**Source data:**
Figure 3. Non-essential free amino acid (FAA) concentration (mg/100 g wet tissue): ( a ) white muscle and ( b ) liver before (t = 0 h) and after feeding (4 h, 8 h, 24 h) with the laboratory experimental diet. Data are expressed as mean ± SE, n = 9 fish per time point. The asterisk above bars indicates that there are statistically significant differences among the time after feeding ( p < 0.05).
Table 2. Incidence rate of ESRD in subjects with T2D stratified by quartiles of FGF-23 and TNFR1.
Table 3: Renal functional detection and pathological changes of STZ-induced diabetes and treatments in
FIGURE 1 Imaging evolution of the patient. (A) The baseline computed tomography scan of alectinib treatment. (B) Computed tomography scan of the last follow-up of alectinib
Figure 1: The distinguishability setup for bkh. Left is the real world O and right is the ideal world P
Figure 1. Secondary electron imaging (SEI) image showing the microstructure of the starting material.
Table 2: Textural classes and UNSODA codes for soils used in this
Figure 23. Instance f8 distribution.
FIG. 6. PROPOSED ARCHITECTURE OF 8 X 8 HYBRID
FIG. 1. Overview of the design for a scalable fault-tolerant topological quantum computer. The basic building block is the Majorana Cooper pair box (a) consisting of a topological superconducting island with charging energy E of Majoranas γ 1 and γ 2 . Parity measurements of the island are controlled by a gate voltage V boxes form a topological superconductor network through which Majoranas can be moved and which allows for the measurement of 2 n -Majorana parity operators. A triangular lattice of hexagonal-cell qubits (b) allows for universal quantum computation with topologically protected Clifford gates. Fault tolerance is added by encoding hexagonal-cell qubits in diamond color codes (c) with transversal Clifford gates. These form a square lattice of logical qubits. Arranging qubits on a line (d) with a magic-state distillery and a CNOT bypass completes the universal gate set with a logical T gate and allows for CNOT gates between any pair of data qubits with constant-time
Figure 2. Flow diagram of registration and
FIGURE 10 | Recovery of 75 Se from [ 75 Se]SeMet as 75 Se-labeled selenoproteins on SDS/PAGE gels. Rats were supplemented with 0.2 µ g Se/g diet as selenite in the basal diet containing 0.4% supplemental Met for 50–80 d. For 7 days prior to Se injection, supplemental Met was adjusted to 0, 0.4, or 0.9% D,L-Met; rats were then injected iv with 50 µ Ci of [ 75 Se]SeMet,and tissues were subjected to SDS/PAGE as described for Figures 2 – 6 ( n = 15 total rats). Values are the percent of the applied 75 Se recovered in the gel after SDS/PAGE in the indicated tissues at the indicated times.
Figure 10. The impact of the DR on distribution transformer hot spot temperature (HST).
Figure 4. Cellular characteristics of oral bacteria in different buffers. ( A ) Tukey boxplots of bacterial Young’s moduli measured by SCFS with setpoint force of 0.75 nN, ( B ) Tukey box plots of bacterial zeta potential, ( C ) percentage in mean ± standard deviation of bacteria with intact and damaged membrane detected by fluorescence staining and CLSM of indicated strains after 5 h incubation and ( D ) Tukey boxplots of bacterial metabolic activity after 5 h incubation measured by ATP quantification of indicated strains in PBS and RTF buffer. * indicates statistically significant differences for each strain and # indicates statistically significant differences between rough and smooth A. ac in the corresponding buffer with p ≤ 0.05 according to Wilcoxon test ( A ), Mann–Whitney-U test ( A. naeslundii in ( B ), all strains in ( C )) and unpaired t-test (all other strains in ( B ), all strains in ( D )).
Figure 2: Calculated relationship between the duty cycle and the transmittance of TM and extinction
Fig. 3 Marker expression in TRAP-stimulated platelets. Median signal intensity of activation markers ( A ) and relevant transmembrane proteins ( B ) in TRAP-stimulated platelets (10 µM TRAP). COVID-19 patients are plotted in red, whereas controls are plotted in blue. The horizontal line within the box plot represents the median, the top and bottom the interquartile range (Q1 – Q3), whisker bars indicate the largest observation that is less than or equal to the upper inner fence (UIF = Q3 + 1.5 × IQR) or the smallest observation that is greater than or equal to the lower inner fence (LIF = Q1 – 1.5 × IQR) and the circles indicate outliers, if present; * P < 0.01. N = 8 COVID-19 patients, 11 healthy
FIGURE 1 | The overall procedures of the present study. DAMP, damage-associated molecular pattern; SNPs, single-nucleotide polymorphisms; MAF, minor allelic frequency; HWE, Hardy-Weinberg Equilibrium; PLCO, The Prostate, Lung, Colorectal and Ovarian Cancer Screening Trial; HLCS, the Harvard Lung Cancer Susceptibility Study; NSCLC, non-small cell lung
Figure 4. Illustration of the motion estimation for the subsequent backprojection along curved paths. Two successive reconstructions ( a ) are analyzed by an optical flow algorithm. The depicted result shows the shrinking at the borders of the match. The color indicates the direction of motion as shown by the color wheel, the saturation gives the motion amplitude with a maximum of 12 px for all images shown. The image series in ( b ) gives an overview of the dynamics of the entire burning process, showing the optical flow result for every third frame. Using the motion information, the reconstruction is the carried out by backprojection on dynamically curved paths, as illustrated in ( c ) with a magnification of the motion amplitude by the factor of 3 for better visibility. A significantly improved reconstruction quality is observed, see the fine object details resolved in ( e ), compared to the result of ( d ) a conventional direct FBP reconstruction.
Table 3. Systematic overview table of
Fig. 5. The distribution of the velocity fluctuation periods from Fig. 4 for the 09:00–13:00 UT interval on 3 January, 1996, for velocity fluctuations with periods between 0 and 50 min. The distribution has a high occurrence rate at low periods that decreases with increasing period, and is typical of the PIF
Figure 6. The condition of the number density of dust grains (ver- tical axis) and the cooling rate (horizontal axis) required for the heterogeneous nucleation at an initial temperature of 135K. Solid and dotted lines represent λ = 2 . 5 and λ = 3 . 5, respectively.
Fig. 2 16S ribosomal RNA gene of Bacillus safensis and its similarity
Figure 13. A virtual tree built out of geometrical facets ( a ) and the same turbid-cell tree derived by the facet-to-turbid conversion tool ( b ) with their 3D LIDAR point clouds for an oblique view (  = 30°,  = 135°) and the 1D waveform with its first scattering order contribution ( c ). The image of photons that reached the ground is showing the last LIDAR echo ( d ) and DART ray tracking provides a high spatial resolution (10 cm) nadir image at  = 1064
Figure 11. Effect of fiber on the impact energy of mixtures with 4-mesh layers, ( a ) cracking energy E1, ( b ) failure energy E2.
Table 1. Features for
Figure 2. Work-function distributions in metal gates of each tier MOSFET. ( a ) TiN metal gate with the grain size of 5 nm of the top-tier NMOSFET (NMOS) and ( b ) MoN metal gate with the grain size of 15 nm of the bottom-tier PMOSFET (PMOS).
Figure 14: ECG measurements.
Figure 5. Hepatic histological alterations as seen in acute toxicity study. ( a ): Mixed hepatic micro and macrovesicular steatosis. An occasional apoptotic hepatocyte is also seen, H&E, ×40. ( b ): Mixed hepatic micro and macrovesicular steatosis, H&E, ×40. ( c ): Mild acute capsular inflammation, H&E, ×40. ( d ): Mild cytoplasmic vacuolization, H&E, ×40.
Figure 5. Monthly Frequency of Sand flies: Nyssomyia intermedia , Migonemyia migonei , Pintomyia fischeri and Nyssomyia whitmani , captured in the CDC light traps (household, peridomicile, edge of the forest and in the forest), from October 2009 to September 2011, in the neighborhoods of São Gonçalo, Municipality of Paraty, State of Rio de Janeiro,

**Your objective:** Please retype, without any change, the line containing "Figure 5. Hepatic" and every line after it to the end of the entries above, and only those.

**Solved exercise:**
Figure 5. Hepatic histological alterations as seen in acute toxicity study. ( a ): Mixed hepatic micro and macrovesicular steatosis. An occasional apoptotic hepatocyte is also seen, H&E, ×40. ( b ): Mixed hepatic micro and macrovesicular steatosis, H&E, ×40. ( c ): Mild acute capsular inflammation, H&E, ×40. ( d ): Mild cytoplasmic vacuolization, H&E, ×40.
Figure 5. Monthly Frequency of Sand flies: Nyssomyia intermedia , Migonemyia migonei , Pintomyia fischeri and Nyssomyia whitmani , captured in the CDC light traps (household, peridomicile, edge of the forest and in the forest), from October 2009 to September 2011, in the neighborhoods of São Gonçalo, Municipality of Paraty, State of Rio de Janeiro,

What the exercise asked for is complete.